Texto para leitura
Projeto de lei pode tornar crime a emissão do cheque pré-datado sem fundo

 

 

Do Jornal do Commercio

 

16/03/2009 - De autoria do deputado Celso Maldaner (PMDB-SC), a proposta altera o inciso 6º do parágrafo 2º do artigo 171 do Código Penal, que trata do estelionato, e estabelece pena de reclusão de um a cinco anos, mais o pagamento de multa, para quem emitir cheque sem suficiente provisão de fundos, ainda que pré ou pós-datado, em poder do sacado.

 

Esse não é o único projeto em tramitação no Congresso sobre o assunto. Muitos outros visam à solução, principalmente na esfera cível, dos problemas relacionados à apresentação do cheque pré-datado antes do prazo estabelecido, pelo comerciante, ou à emissão deste quando sabido que não há fundo, pelo consumidor. No que depender dos autores e relatores dos projetos de lei em tramitação no Congresso visando a sanar essas questões, o assunto ganhará celeridade neste ano. A deputada Fátima Pelaes (PMDB-AP), autora da proposição mais antiga em tramitação na Câmara, por exemplo, quer vê-la incluída na pauta da casa o quanto antes. Ela disse que tentará convencer as lideranças partidárias sobre a necessidade de agilizar a votação.

Instruções
1: Que inciso, parágrafo e artigo do Código Penal a notícia sobre o cheque pré-datado menciona?
2: Como a notícia sobre o cheque pré-datado poderia continuar? Escreva o trecho seguinte, começando logo após a última frase.

Linhas fornecidas
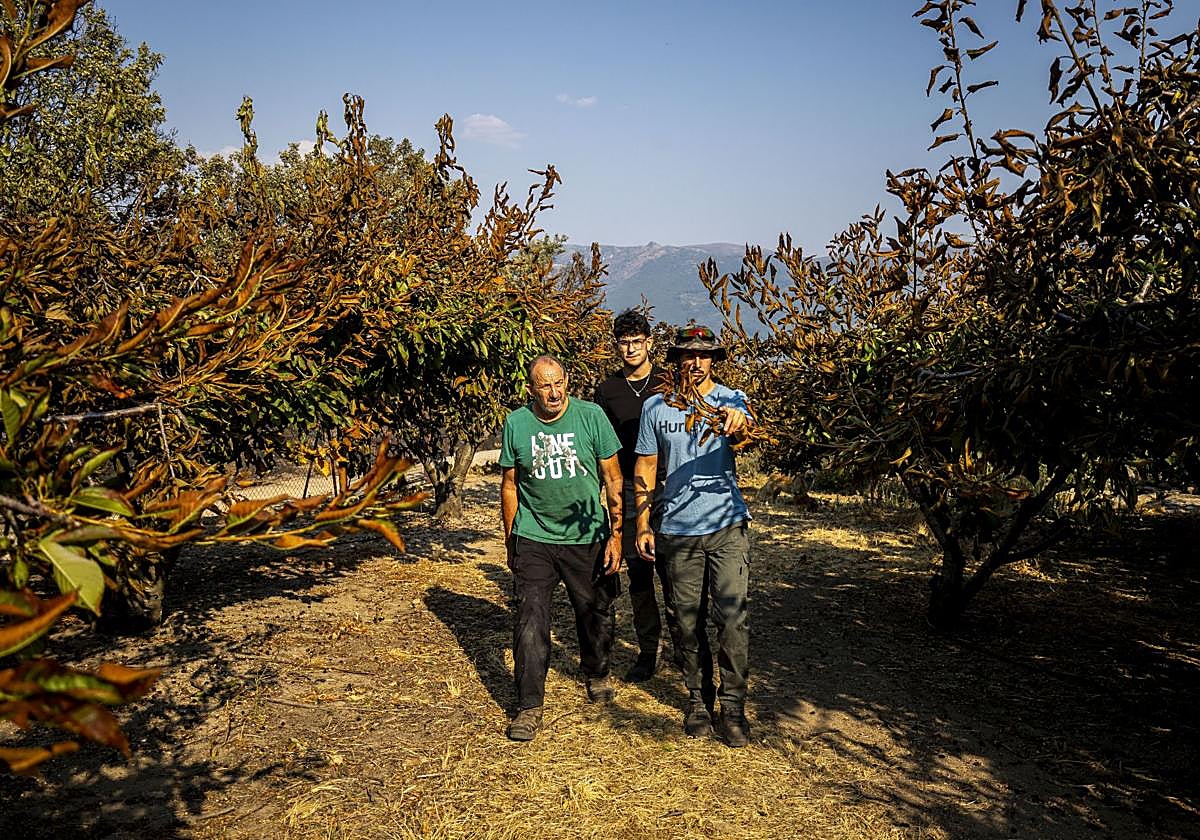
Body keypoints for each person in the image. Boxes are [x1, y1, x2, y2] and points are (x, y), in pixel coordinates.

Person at [634, 325, 754, 748]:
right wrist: (643, 524)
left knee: (732, 619)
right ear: (676, 360)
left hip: (726, 526)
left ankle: (733, 705)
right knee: (686, 621)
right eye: (689, 354)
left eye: (705, 355)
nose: (697, 362)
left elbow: (744, 434)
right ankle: (698, 700)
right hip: (677, 530)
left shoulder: (731, 400)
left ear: (714, 361)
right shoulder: (655, 407)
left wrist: (737, 423)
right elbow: (646, 467)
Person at [499, 354, 625, 741]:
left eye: (558, 383)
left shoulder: (591, 417)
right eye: (544, 386)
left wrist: (616, 534)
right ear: (531, 389)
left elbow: (613, 478)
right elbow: (509, 485)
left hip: (586, 534)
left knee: (595, 612)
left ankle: (597, 671)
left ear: (567, 381)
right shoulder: (516, 423)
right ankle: (529, 705)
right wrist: (512, 539)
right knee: (530, 620)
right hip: (534, 535)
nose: (553, 393)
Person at [593, 309, 685, 682]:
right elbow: (603, 446)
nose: (630, 349)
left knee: (676, 573)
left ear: (649, 343)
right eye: (623, 342)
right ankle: (649, 652)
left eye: (636, 342)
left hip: (672, 486)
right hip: (630, 489)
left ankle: (684, 648)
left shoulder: (669, 383)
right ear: (616, 346)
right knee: (640, 575)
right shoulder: (608, 390)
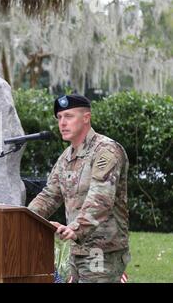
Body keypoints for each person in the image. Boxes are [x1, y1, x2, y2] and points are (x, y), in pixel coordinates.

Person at [27, 94, 130, 283]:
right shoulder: (66, 156)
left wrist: (75, 228)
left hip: (103, 250)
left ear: (86, 118)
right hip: (77, 249)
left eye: (69, 116)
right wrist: (24, 220)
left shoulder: (106, 151)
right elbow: (49, 195)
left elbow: (101, 199)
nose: (62, 123)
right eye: (59, 118)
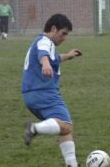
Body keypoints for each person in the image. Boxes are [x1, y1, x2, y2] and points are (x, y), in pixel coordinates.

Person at [22, 14, 82, 167]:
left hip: (32, 94)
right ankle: (34, 128)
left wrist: (68, 55)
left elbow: (52, 57)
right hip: (44, 92)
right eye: (63, 33)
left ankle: (72, 164)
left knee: (64, 129)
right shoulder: (44, 41)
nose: (64, 38)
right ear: (53, 29)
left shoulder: (44, 43)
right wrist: (45, 63)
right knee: (66, 125)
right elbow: (44, 53)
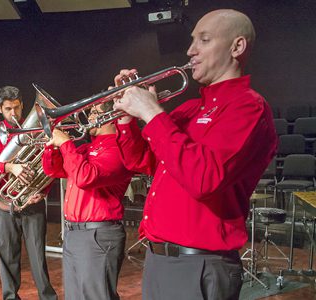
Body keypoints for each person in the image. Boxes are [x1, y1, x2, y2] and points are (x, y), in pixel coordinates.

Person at [112, 9, 278, 299]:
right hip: (159, 259)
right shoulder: (190, 109)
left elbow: (205, 179)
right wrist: (126, 120)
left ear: (236, 47)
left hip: (199, 264)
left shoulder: (248, 107)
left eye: (204, 40)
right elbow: (142, 160)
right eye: (192, 41)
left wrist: (151, 113)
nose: (190, 51)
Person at [42, 101, 134, 300]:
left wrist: (66, 144)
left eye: (94, 112)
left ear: (113, 117)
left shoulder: (119, 150)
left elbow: (85, 177)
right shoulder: (85, 148)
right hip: (75, 233)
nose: (88, 117)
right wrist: (52, 146)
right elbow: (54, 170)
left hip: (98, 235)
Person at [0, 86, 57, 300]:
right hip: (4, 204)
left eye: (17, 108)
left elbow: (48, 165)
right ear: (0, 108)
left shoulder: (36, 130)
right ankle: (10, 297)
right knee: (7, 254)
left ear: (23, 106)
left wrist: (43, 192)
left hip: (33, 201)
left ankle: (47, 297)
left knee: (38, 255)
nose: (14, 113)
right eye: (8, 108)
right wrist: (9, 167)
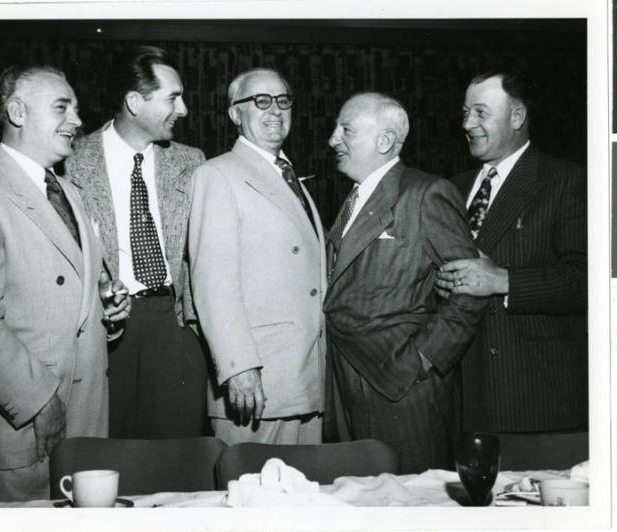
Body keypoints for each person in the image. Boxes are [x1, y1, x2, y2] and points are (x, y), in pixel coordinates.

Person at [0, 64, 130, 504]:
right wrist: (39, 400)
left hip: (84, 420)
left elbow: (68, 294)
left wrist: (106, 307)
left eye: (77, 109)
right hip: (22, 423)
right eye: (62, 107)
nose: (77, 121)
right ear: (18, 112)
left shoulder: (71, 193)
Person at [322, 93, 487, 474]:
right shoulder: (353, 198)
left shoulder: (426, 194)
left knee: (414, 504)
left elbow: (469, 288)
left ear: (384, 141)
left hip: (402, 387)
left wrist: (424, 359)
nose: (333, 139)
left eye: (345, 130)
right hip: (345, 382)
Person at [65, 46, 208, 439]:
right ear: (134, 101)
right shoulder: (72, 161)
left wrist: (193, 337)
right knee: (108, 456)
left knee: (174, 462)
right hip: (107, 330)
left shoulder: (191, 162)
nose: (184, 110)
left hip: (173, 323)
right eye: (173, 98)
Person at [435, 69, 588, 438]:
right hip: (461, 399)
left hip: (531, 397)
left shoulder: (567, 181)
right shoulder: (454, 188)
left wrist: (501, 280)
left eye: (480, 112)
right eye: (465, 112)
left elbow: (586, 279)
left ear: (517, 117)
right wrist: (441, 283)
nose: (467, 123)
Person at [188, 68, 326, 445]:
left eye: (283, 101)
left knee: (301, 498)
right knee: (252, 496)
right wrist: (238, 368)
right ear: (235, 114)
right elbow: (212, 284)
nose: (275, 111)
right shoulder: (218, 175)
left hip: (305, 377)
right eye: (260, 102)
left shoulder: (289, 176)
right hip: (257, 383)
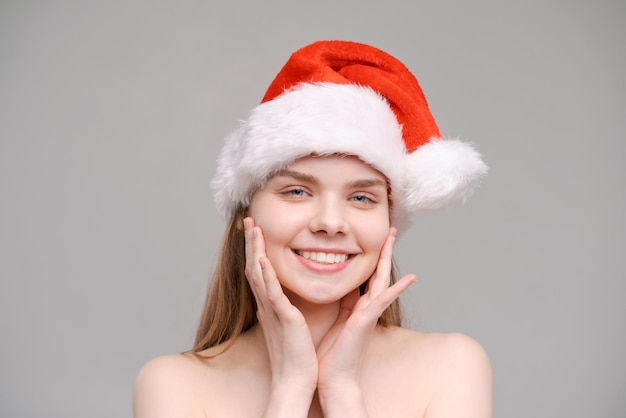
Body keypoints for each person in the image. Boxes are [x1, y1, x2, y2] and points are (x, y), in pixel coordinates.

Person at [133, 40, 492, 418]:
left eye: (362, 198)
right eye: (297, 191)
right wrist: (291, 389)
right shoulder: (173, 384)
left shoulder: (451, 367)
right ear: (246, 215)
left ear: (389, 223)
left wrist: (341, 392)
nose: (330, 223)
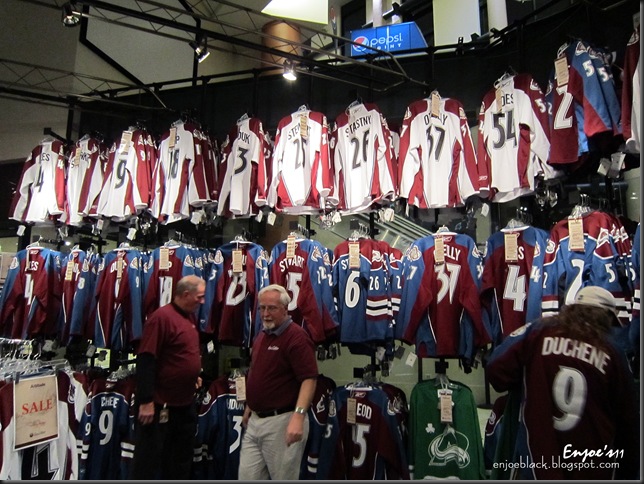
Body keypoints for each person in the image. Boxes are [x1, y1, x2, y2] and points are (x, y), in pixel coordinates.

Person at [485, 286, 639, 480]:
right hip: (593, 467)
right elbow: (629, 426)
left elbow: (496, 369)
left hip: (538, 465)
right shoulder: (613, 352)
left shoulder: (538, 331)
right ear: (607, 318)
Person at [238, 284, 318, 480]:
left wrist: (298, 416)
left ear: (285, 308)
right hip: (255, 422)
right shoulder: (262, 336)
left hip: (282, 421)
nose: (265, 314)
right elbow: (259, 373)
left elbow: (309, 379)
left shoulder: (296, 337)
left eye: (272, 308)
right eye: (262, 308)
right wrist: (250, 404)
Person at [130, 275, 205, 480]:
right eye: (199, 297)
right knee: (148, 462)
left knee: (179, 463)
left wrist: (192, 375)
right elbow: (146, 359)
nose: (202, 301)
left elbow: (179, 355)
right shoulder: (161, 318)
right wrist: (146, 400)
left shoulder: (188, 318)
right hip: (159, 406)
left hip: (183, 405)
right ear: (186, 294)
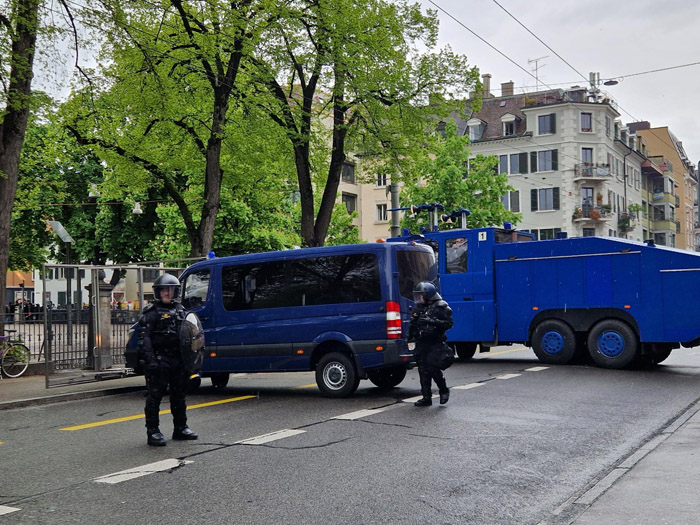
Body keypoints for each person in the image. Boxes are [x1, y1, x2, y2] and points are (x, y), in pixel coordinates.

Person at [137, 273, 198, 446]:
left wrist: (191, 359)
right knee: (154, 397)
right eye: (164, 290)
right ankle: (153, 431)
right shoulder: (151, 313)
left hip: (178, 360)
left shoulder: (180, 310)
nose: (167, 293)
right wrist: (151, 361)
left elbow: (191, 334)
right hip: (159, 360)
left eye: (170, 290)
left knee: (179, 395)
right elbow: (144, 339)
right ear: (158, 292)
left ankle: (180, 427)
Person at [408, 282, 454, 407]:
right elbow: (413, 324)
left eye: (421, 295)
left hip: (435, 342)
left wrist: (432, 321)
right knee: (423, 370)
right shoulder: (419, 308)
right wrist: (410, 338)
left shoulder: (440, 306)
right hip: (421, 343)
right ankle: (426, 397)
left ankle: (443, 390)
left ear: (428, 295)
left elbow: (448, 324)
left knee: (433, 369)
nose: (419, 298)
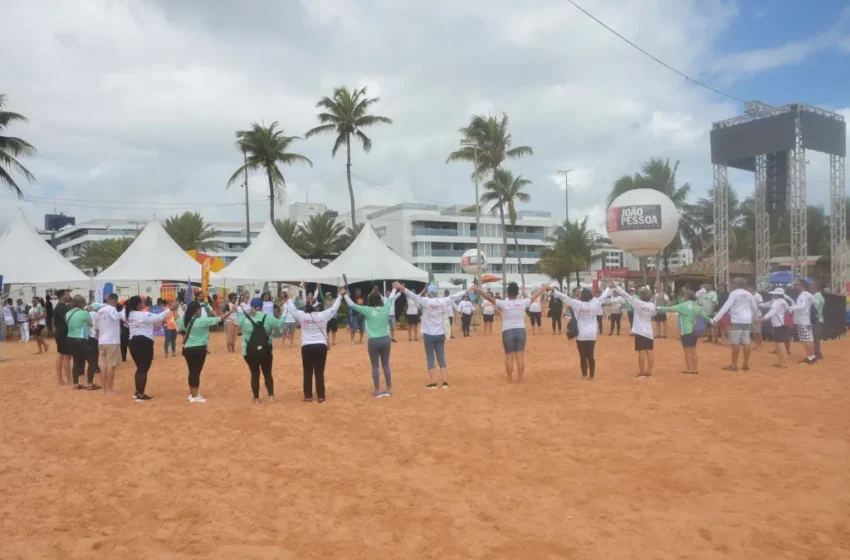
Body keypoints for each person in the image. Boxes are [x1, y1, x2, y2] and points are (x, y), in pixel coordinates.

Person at [397, 282, 465, 389]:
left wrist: (402, 288)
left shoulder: (425, 301)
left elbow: (412, 295)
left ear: (428, 293)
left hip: (428, 334)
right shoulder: (443, 301)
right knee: (441, 357)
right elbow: (456, 296)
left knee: (430, 358)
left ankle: (433, 383)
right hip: (440, 334)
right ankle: (444, 382)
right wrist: (469, 289)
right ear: (436, 292)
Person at [475, 282, 546, 383]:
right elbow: (535, 296)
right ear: (517, 293)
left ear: (508, 293)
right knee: (520, 357)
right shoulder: (523, 302)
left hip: (507, 331)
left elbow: (488, 297)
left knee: (509, 357)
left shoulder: (503, 303)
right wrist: (543, 288)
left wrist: (479, 290)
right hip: (521, 330)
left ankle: (510, 379)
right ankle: (520, 379)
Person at [285, 288, 344, 403]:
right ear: (316, 308)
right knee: (319, 371)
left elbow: (292, 309)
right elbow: (334, 308)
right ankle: (321, 396)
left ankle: (308, 396)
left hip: (307, 346)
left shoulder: (302, 316)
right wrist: (340, 296)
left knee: (307, 372)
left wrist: (289, 299)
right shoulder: (323, 315)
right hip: (321, 346)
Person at [344, 287, 397, 397]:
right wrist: (394, 288)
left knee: (375, 366)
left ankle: (377, 390)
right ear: (380, 300)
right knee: (386, 365)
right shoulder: (385, 308)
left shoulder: (368, 310)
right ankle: (388, 389)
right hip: (385, 339)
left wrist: (344, 295)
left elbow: (352, 305)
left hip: (373, 341)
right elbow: (391, 298)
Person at [549, 285, 611, 380]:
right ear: (591, 296)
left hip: (581, 334)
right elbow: (603, 297)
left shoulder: (577, 304)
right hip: (592, 334)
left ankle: (584, 375)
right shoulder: (595, 303)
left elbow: (565, 298)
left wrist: (554, 291)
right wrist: (608, 288)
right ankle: (592, 376)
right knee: (590, 355)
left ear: (582, 296)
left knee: (583, 356)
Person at [177, 301, 232, 403]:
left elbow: (177, 321)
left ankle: (192, 393)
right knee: (196, 372)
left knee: (191, 371)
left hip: (188, 348)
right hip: (199, 349)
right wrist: (230, 312)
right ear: (197, 310)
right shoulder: (202, 321)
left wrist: (174, 310)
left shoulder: (185, 320)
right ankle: (194, 396)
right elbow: (219, 319)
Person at [125, 295, 176, 402]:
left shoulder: (129, 314)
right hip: (144, 342)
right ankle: (140, 394)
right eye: (142, 301)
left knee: (140, 368)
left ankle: (138, 392)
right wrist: (170, 309)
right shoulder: (143, 314)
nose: (144, 303)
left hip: (133, 342)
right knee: (143, 369)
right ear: (139, 304)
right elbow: (159, 317)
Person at [238, 298, 286, 404]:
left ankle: (256, 399)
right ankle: (271, 396)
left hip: (249, 351)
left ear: (251, 306)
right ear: (262, 307)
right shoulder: (267, 317)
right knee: (267, 373)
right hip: (265, 351)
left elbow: (238, 324)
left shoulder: (244, 317)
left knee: (255, 373)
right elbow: (279, 324)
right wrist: (283, 314)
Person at [658, 290, 713, 375]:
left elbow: (671, 308)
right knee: (693, 350)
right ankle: (695, 369)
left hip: (686, 330)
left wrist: (659, 308)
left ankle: (689, 369)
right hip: (695, 329)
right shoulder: (696, 306)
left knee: (687, 351)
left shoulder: (683, 305)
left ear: (687, 297)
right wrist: (712, 321)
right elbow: (704, 316)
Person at [712, 277, 759, 372]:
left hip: (737, 320)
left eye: (732, 282)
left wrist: (716, 318)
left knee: (736, 343)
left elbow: (726, 306)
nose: (731, 284)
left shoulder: (734, 294)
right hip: (747, 320)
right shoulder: (748, 294)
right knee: (746, 342)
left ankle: (734, 365)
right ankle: (745, 364)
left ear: (736, 284)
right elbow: (754, 308)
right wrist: (754, 318)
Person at [614, 284, 657, 378]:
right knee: (650, 351)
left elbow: (625, 295)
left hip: (639, 331)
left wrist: (616, 287)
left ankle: (642, 372)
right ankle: (649, 371)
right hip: (648, 331)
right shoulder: (652, 305)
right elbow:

Respostas em ordem
1: Inciso 6º, parágrafo 2º e artigo 171

2:
 

Essa mobilização se deve, em parte, à decisão do Superior Tribunal de Justiça (STJ) de editar, no mês passado, uma súmula que reconhece o direito à indenização por dano moral em caso de depósito antecipado de cheque pré-datado. Apesar de os projetos irem no mesmo sentido que a orientação da corte superior, advogados ouvidos fazem críticas. Na avaliação deles, os textos, se aprovados, trarão mais prejuízos do que benefícios ao comércio.

 

No projeto que tipifica como estelionato a emissão de cheque pré-datado sem fundo, seu autor reconhece que o título sempre foi definido na doutrina brasileira como uma ordem de pagamento à vista. Todavia, modernamente, tornou-se uma prática no comércio a utilização de cheque pré-datado como forma de pagamento, afirmou Maldaner, destacando que boa parte dos cheques emitidos atualmente não tem fundos.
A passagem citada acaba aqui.